• _PASSAGE SHOWN_
3D: avoid pinching at poles when creating sphere from polar coordinates


I'm using Wikipedia's spherical coordinate system article to create a sphere made out of particles in Three.js. Based on this article, I created a small Polarizer class that takes in polar coordinates with setPolar(rho, theta, phi) and it returns its corresponding x, y, z

Here's the setPolar() function:

// Rho: radius
// theta θ: polar angle on Y axis
// phi φ: azimuthal angle on Z axis

Polarizer.prototype.setPolar = function(rho, theta, phi){
  // Limit values to zero
  this.rho = Math.max(0, rho);
  this.theta = Math.max(0, theta);
  this.phi = Math.max(0, phi);

  // Calculate x,y,z
  this.x = this.rho * Math.sin(this.theta) * Math.sin(this.phi);
  this.y = this.rho * Math.cos(this.theta);
  this.z = this.rho * Math.sin(this.theta) * Math.cos(this.phi);

  return this;
}

I'm using it to position my particles as follows:

var tempPolarizer = new Polarizer();

for(var i = 0; i < geometry.vertices.length; i++){
  tempPolarizer.setPolar(
    50,                         // Radius of 50
    Math.random() * Math.PI,    // Theta ranges from 0 - PI
    Math.random() * 2 * Math.PI // Phi ranges from 0 - 2PI
  );

  // Set new vertex positions
  geometry.vertices[i].set(
    tempPolarizer.x,
    tempPolarizer.y,
    tempPolarizer.z
  );
}

It works wonderfully, except that I'm getting high particle densities, or "pinching" at the poles:

PolarPinching

I'm stumped as to how to avoid this from happening. I thought of passing a weighted random number to the latitude, but I'm hoping to animate the particles without the longitude also slowing down and bunching up at the poles.

• _Saved entries_
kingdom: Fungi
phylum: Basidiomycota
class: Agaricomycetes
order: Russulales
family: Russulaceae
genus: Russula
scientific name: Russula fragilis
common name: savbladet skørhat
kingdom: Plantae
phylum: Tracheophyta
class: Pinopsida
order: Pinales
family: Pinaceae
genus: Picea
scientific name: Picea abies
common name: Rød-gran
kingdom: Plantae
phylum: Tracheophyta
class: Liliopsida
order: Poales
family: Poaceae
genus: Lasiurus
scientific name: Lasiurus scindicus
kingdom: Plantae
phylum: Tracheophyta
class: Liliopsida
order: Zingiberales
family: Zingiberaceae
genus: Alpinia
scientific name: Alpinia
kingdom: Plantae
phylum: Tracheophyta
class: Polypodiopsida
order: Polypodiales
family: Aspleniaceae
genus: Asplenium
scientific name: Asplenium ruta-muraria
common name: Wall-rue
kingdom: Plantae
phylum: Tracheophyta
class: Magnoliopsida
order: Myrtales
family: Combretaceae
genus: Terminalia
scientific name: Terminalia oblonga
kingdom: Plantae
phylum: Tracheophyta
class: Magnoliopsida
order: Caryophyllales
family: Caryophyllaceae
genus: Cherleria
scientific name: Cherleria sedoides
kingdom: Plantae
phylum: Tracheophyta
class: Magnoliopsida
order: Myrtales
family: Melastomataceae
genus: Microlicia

• _WORK ORDER_
In the sphere question, what radius does the loop pass to setPolar for every particle?

• _RESULT BELOW_
A radius of 50.